台湾海峡一九四九 [購入物(その他)]
遅ればせながら読みました。
今まで何で読んでなかったのかと後悔する程の本。
台湾についての本は外省人に抑圧を受けた本省人についての書籍が多いですが、こちらは1949年に共産党が大陸制覇した際に台湾に逃げてきた外省人達の悲惨過ぎる人生の境遇がメインのドキュメンタリーです。
著者の母親も兄にあたる生まれたばかりの赤ん坊と二人だけで台湾に逃げた人で、母親が1949に台湾に逃亡した際に体験したことから次々と連鎖して、話が進んでいきます。
この本では、よくぞまあそんな凄まじい境遇の人を探しだせたな、というレベルのインタビューを沢山してます。

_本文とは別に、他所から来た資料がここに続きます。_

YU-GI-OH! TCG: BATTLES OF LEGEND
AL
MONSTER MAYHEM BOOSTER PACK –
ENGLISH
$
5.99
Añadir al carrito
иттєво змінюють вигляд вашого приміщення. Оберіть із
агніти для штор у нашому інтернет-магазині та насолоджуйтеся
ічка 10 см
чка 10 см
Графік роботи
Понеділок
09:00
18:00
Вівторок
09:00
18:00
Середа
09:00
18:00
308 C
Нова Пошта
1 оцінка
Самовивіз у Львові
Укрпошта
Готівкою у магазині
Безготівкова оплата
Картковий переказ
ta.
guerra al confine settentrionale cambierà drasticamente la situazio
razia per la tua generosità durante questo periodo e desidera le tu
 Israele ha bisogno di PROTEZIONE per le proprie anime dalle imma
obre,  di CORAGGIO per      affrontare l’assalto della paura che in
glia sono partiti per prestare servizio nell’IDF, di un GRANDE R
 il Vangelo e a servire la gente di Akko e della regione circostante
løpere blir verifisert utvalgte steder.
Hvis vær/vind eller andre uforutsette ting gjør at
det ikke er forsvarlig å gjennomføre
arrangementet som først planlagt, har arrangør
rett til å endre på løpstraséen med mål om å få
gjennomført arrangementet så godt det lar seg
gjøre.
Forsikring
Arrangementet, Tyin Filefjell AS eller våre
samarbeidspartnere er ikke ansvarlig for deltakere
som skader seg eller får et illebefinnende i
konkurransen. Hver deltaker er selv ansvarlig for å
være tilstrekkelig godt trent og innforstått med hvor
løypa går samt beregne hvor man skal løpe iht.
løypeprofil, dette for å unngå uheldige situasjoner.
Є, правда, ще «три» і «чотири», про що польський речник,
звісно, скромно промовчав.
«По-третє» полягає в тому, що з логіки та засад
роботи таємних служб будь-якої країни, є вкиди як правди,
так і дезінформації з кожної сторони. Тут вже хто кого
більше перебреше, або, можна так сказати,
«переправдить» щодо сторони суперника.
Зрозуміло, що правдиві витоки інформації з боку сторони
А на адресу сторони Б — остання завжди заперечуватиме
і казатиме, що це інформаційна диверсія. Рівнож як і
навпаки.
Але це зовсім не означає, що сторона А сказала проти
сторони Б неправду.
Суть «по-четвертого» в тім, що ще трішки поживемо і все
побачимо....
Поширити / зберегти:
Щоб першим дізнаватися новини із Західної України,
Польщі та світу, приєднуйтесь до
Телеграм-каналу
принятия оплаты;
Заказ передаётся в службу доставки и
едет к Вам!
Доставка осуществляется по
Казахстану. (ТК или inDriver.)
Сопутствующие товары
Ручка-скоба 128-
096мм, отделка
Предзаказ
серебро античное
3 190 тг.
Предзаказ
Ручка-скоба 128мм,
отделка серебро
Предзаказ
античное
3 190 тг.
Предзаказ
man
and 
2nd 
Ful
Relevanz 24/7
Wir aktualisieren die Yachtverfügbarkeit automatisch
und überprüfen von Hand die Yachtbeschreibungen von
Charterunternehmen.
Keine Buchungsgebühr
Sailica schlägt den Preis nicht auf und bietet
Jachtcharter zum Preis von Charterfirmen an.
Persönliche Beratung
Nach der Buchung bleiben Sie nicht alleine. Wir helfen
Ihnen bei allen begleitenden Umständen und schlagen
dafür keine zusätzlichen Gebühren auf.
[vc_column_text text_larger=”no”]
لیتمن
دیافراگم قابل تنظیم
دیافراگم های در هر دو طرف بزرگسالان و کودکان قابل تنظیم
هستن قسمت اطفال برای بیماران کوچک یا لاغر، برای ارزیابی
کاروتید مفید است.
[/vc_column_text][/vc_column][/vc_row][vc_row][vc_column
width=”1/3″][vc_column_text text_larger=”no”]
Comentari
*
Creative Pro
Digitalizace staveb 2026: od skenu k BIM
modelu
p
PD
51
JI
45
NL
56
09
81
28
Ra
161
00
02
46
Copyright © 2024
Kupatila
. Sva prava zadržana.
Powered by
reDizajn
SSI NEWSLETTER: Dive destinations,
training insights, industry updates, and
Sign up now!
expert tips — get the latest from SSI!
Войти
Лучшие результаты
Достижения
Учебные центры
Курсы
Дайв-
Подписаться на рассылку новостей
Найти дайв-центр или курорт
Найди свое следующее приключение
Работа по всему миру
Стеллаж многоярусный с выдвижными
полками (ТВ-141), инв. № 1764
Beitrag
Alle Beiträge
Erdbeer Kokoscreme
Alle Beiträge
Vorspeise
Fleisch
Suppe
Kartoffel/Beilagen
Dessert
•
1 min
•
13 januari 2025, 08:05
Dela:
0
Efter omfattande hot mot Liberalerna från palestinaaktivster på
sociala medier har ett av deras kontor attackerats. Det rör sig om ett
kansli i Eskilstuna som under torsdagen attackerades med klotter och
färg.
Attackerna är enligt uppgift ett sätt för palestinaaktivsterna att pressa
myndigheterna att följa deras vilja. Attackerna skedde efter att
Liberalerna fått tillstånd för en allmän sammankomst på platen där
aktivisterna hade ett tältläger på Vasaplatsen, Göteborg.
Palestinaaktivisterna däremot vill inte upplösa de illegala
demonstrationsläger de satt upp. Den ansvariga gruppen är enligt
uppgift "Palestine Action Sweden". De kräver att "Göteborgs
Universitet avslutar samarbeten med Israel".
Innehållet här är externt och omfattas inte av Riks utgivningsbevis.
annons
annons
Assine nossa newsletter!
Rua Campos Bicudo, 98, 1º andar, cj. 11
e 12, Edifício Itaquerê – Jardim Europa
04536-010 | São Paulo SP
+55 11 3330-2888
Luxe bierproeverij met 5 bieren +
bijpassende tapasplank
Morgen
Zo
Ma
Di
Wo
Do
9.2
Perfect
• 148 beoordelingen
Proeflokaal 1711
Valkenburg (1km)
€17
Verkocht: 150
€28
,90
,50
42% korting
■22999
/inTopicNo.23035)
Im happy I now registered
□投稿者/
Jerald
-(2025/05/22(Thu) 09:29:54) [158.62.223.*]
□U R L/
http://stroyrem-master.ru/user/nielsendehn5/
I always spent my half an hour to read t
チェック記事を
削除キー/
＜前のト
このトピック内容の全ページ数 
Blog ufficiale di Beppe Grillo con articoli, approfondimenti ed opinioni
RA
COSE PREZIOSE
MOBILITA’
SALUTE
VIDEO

外省人に限らず、大戦中に南方で連合軍捕虜の監視人してた台湾人少年兵や、満州国に移民していた台湾人とかのインタビューとかもあります。
悲惨な描写は沢山ある本ですが、不思議と前向きさもあって読んでいて憂鬱になってくる度合いは少ないです。
「国共内戦時に5000人の先生と学生が疎開して、徒歩で中国大陸横断してベトナムに着いた時には300人に減ってたけど、ベトナムの収容所で授業再開した」
とか、そんな感じのノリの話ばかりですし。
ある意味悲惨な亡国の末期戦属性なら絶対読むべき本。
軍事知識がなくても問題なく読めますが、軍事的知識があると背景とかが判って、更に深く内容を読み込めます。
幾つか印象的なことを箇条書き。
・国民党政権の大陸喪失後に中国沿岸で跋扈した「反共救国軍」
機帆船に乗った金門島などを根拠地にして大陸を襲撃していたゲリラのようなもので、給料出ないので通りかかった外国船襲って海賊行為で補給。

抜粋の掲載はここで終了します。